Screws fall out all the time, it’s an imperfect world

7 Aug

John Hughes died. That’s just not the kind of news you want to hear first thing in the morning. He was only 59. I know he hadn’t been around Hollywood much recently, but the man is responsible for some of the best films ever, the films of my childhood. I can’t tell you how many times I’ve watched them. I know the quotes off by heart, I know exactly what’s coming next. And I still laugh. He gave me completely unreasonable expectations when it came to cute boys showing up on my doorstep and finally getting that, der, I was their perfect person. Just so you know, it never happened, but I’m ok with that. He’s probably the reason I wanted to be American when I was a kid, just so I could have a locker, and a yearbook, and go to the prom. Even with all the bullshit that went on in high school, I still wanted to be there, with those people.

He gave us Sixteen Candles and the geek that borrows your underwear. The Breakfast Club where we’re not that different from each other. Pretty in Pink (although, as we know, she should have picked Duckie) and the ending fixer with Some Kind of Wonderful. He gave us Ferris Bueller and Uncle Buck. He made Matthew Broderick look cool (I’m assuming since, well, look at him now) and John Candy lovable. And then there’s the heartbreaking montage at the end of She’s Having a Baby set to Kate Bush’s Woman’s Work. If you haven’t seen that film, you need to watch it.There are many, many more, but those are some of my favourites.

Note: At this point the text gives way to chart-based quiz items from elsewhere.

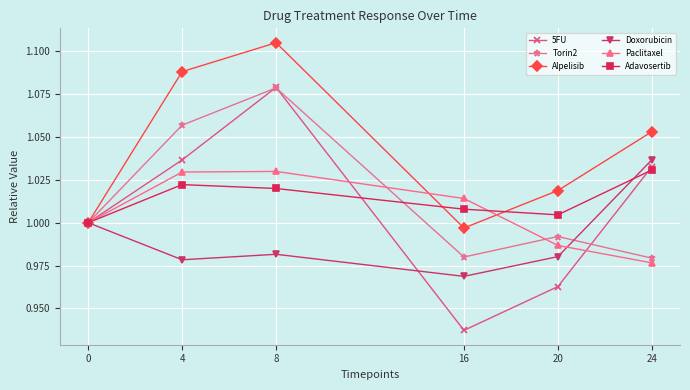

Which series has the largest total across all categories?

Alpelisib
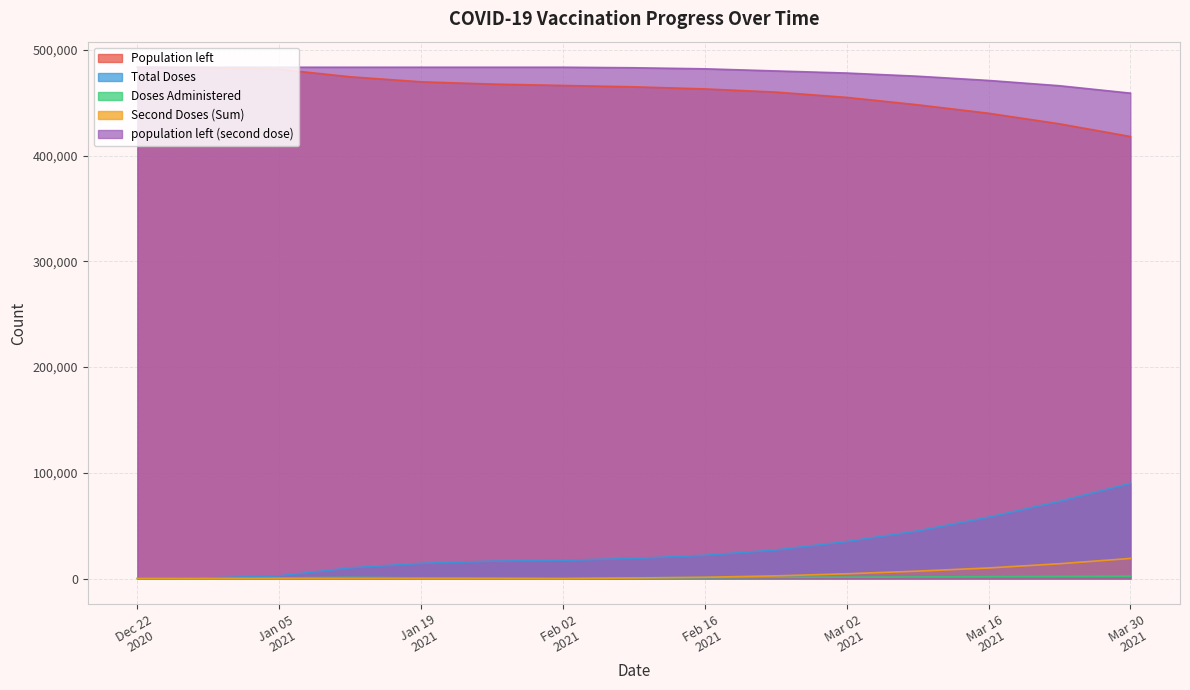

What is the maximum value for Population left?

483505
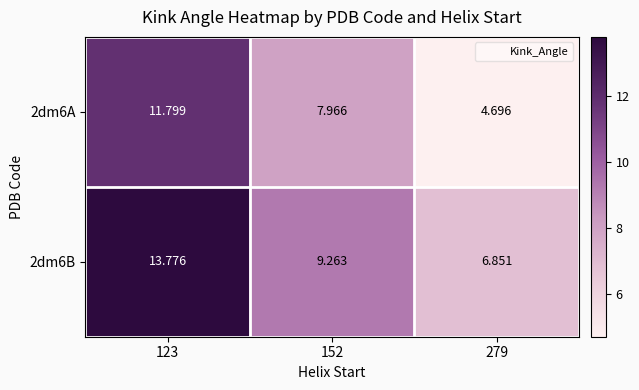

How many data points does each series have?

3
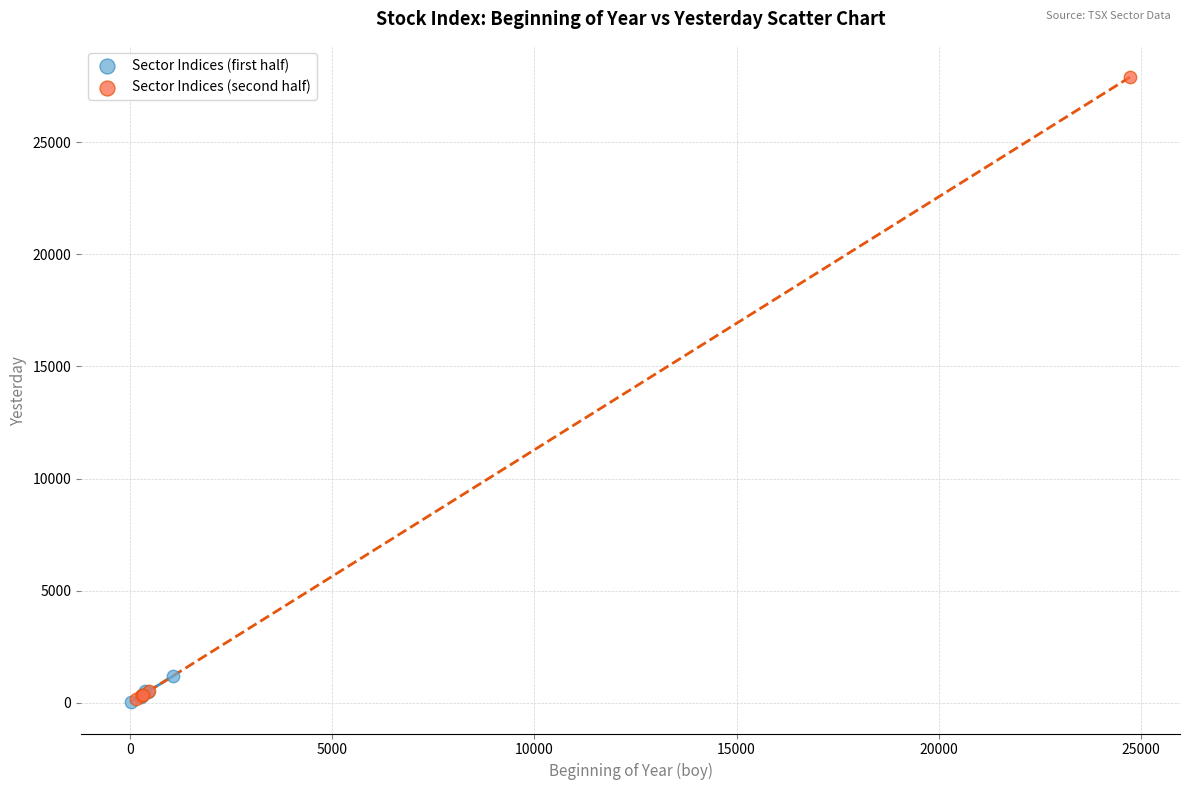

Which series contains the highest Y value?

Sector Indices (second half)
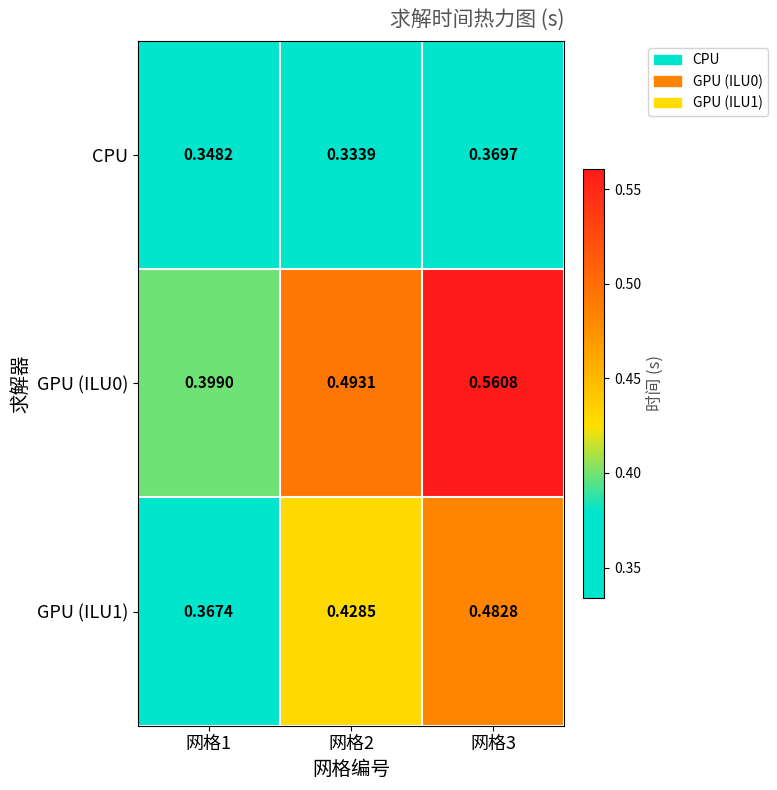

Which series has the largest total across all categories?

GPU (ILU0)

And of course, there are the quotes:

You see us as you want to see us… In the simplest terms, in the most convenient definitions. But what we found out is that each one of us is a brain…and an athlete…and a basket case…a princess…and a criminal…Does that answer your question?… Sincerely yours, the Breakfast Club.

I’m Buck Melanoma. Moley Russell’s wart. Not her wart. Not her wart! I’m… I’m the wart. She’s my tumor. My… my growth. My… uh, my pimple. I’m Uncle Wart. Just old Buck “Wart” Russell. That’s what they call me, or Melanoma Head. They’ll call me that. “Melanoma Head’s coming.” I’m s… uncle! Maisy Russell’s uncle!

And in the end, I realized that I took more than I gave, I was trusted more than I trusted, and I was loved more than I loved. And what I was looking for was not to be found but to be made.

His name is Blane? Oh! That’s a major appliance, that’s not a name!

And one we should all live by:

Life moves pretty fast. You don’t stop and look around once in a while, you could miss it.

I may need to have a Hughes movies marathon this weekend. Maybe we all should.